**Problem details:** In the entries below, retype the lines without changes. Begin at the line that contains "Lines per view: lens" and stop after the line that contains "dist [0.088474, -0.000664]".

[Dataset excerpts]
+++
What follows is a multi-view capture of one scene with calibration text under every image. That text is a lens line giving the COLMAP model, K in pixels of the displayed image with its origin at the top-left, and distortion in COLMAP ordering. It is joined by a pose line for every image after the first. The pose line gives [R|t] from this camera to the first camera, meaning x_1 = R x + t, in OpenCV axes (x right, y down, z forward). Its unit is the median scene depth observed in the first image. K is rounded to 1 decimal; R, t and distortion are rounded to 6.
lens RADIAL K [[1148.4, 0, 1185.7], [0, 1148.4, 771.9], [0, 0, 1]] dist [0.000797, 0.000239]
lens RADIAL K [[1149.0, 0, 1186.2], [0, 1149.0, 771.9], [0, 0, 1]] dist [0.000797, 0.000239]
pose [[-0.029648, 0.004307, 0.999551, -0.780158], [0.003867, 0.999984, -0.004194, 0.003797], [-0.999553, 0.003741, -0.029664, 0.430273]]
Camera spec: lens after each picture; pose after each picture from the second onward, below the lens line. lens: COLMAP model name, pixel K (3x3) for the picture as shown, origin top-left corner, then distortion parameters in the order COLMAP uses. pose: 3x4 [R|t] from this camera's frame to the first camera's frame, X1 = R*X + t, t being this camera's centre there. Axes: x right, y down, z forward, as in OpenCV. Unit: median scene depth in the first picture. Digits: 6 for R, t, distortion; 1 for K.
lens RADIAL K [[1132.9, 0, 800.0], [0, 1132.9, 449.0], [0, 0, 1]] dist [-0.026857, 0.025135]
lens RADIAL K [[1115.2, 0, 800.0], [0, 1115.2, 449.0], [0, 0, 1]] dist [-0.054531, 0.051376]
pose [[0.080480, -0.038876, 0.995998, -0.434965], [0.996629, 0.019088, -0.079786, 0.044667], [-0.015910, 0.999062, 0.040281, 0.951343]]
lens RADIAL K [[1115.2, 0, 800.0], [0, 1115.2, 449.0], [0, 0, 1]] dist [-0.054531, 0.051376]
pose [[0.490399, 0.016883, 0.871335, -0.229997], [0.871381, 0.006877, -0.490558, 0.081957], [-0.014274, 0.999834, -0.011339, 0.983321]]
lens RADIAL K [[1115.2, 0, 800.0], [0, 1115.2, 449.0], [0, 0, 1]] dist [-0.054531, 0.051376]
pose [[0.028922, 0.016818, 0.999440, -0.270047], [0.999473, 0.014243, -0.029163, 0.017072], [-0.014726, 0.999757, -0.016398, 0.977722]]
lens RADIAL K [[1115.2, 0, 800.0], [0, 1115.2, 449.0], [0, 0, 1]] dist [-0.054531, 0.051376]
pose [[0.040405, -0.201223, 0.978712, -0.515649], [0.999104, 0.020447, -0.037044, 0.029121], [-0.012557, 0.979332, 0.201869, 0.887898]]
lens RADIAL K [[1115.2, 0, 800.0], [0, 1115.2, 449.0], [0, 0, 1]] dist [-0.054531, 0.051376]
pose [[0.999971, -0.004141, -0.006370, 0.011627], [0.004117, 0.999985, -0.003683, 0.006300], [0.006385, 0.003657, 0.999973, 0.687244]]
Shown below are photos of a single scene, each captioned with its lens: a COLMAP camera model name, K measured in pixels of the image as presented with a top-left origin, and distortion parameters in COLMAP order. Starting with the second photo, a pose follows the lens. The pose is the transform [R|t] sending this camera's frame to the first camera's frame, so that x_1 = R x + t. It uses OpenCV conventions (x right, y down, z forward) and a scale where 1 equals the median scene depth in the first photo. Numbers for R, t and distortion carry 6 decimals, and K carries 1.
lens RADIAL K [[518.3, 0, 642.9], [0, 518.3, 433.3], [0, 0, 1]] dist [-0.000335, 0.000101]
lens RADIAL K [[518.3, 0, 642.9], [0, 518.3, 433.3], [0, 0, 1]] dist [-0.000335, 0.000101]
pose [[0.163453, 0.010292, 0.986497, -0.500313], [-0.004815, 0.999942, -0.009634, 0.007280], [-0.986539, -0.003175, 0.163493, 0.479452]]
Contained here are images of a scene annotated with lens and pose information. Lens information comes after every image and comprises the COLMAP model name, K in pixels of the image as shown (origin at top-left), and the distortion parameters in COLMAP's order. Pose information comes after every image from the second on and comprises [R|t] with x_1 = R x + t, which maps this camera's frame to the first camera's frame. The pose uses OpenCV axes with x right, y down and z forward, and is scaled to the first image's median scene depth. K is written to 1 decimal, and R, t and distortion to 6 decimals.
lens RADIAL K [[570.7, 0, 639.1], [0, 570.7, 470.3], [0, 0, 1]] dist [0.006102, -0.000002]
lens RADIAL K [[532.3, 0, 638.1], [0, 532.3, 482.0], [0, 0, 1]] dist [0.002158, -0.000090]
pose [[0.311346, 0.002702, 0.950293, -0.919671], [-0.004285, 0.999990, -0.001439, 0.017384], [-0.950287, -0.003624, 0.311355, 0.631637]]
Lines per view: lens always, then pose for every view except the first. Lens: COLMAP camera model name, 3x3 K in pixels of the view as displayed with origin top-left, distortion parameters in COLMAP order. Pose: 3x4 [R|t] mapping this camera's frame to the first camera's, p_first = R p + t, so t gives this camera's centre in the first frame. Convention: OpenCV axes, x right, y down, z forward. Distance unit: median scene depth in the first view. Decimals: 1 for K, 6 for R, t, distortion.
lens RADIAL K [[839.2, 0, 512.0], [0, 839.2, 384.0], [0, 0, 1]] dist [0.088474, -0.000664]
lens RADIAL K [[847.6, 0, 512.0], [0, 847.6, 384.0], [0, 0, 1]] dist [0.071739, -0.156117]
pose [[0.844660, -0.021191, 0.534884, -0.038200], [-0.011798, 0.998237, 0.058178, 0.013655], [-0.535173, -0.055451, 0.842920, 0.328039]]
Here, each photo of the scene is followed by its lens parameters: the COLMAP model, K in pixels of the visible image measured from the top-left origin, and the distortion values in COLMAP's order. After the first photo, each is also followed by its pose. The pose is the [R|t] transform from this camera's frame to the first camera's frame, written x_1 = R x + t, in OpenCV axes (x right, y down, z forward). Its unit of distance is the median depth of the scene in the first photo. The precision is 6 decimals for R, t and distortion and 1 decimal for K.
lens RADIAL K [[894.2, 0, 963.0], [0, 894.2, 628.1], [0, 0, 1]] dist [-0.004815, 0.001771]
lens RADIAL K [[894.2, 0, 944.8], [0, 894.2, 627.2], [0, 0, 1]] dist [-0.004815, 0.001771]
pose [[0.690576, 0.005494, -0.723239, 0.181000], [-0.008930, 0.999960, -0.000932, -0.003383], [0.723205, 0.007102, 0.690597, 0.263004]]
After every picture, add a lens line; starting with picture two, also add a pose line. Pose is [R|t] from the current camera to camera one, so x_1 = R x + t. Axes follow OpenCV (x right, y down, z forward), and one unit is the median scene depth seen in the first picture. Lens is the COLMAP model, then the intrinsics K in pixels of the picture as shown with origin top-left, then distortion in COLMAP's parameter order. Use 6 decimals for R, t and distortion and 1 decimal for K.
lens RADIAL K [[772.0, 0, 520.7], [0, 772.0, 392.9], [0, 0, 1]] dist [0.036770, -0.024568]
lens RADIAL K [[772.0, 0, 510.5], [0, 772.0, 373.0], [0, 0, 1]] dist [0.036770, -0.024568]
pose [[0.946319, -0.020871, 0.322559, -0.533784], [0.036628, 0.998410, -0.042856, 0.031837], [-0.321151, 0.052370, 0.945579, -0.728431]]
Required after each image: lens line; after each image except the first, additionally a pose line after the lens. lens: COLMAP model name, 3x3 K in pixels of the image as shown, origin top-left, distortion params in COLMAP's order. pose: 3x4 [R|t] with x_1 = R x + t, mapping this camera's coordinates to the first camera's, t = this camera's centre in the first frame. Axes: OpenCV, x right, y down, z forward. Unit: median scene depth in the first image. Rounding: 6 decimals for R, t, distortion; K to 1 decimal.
+++
**Output below:**
Lines per view: lens always, then pose for every view except the first. Lens: COLMAP camera model name, 3x3 K in pixels of the view as displayed with origin top-left, distortion parameters in COLMAP order. Pose: 3x4 [R|t] mapping this camera's frame to the first camera's, p_first = R p + t, so t gives this camera's centre in the first frame. Convention: OpenCV axes, x right, y down, z forward. Distance unit: median scene depth in the first view. Decimals: 1 for K, 6 for R, t, distortion.
lens RADIAL K [[839.2, 0, 512.0], [0, 839.2, 384.0], [0, 0, 1]] dist [0.088474, -0.000664]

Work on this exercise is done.